Paulina's role in Leontes' redemption

Once Hermione appears to die, it is Paulina who undertakes the task of bringing Leontes to penitence and redemption. She tells him clearly (in Act III, sc ii) that he can never deserve forgiveness:

‘A thousand knees,
Ten thousand years together, naked, fasting,
Upon a barren mountain, and still winter
In storm perpetual, could not move the gods
To look that way thou wert.'

Her forthright accusations, however, can help him: he immediately responds with an acknowledgement:

‘Go on, go on:
Thou canst not speak too much: I have deserv'd
All tongues to talk their bitt'rest.'

Keeping memory alive

  • Even while Paulina apparently retracts, telling Leontes that she should not have [re]‘minded' him of ‘what (he) should forget', she simultaneously does remind him, speaking of all the deaths and grief for which he is responsible
  • When we meet Paulina and Leontes again in Act V, we discover that his other courtiers feel that he has ‘done enough', and has ‘perform'd / A saint-like sorrow'. Only Paulina keeps him constantly aware of his sins, for which he can never ‘do enough' penance to feel he deserves redemption
  • She speaks of Hermione as ‘She you kill'd', keeping the queen's memory alive, just as she has secretly kept Hermione until the promise implied by the oracle shall be fulfilled.

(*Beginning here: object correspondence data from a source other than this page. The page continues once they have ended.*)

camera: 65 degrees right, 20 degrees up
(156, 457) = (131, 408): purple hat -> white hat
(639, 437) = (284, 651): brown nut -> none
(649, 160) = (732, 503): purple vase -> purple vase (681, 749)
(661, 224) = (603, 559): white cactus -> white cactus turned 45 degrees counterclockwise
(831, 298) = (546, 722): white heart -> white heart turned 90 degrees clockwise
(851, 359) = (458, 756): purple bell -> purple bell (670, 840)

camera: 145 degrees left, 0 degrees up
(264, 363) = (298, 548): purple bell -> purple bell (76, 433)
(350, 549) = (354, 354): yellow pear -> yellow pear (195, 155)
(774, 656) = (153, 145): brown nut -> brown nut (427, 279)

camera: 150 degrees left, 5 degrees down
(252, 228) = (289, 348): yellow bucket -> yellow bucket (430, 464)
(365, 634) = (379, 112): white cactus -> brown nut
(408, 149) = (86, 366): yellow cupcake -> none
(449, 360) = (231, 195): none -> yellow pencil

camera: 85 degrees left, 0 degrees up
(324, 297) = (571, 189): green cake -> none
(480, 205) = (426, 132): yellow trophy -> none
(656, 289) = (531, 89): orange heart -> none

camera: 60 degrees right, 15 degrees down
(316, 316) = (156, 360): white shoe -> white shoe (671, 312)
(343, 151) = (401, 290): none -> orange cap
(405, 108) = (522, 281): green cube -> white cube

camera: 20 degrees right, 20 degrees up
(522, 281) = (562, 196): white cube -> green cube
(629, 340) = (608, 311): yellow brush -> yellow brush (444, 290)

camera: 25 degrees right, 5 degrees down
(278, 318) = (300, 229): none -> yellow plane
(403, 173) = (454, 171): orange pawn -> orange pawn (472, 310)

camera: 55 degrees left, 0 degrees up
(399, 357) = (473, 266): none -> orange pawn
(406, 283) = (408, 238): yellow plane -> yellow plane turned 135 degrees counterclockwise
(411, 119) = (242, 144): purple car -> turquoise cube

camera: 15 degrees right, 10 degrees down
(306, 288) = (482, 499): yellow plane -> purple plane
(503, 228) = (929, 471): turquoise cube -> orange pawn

Paulina's part in the ‘resurrection' of Hermione – and of Leontes

As a Romance Play (See: Introduction) The Winter's Tale is less realistic than most plays. We are often reminded of elements of the supernatural and marvellous in its plot – such as the arrival of the figure of Time in IV. i. So it is perhaps unhelpful to ask how Paulina managed to hide away Hermione for sixteen years:

  • In Act III, sc ii Paulina declares of her mistress,
‘I say she's dead: I'll swear't… go and see.'

Because of her reputation for honesty, Leontes does just that:

‘Prithee, bring me to the dead bodies of my queen and son.'
  • In the final speech of the play, Leontes wonders how Hermione can be alive:
‘But how, is to be question'd; for I saw her,
As I thought, dead; and have in vain said many
A prayer upon her grave.'

Caught up in the wonder of the last scene, the audience is unlikely to ask such questions at the time. Paulina has been presented as performing a miracle – not just by having a ‘statue' come to life, but by having brought Leontes to the point where, on seeing it, he can acknowledge that it is ‘piercing to my soul' and that he is ‘asham'd'.

The sorrow and penitence that she has made him endure, culminating in seeing Hermione as if alive – and then alive in reality - has given him new life too:

‘For this affliction has a taste as sweet / As any cordial comfort'.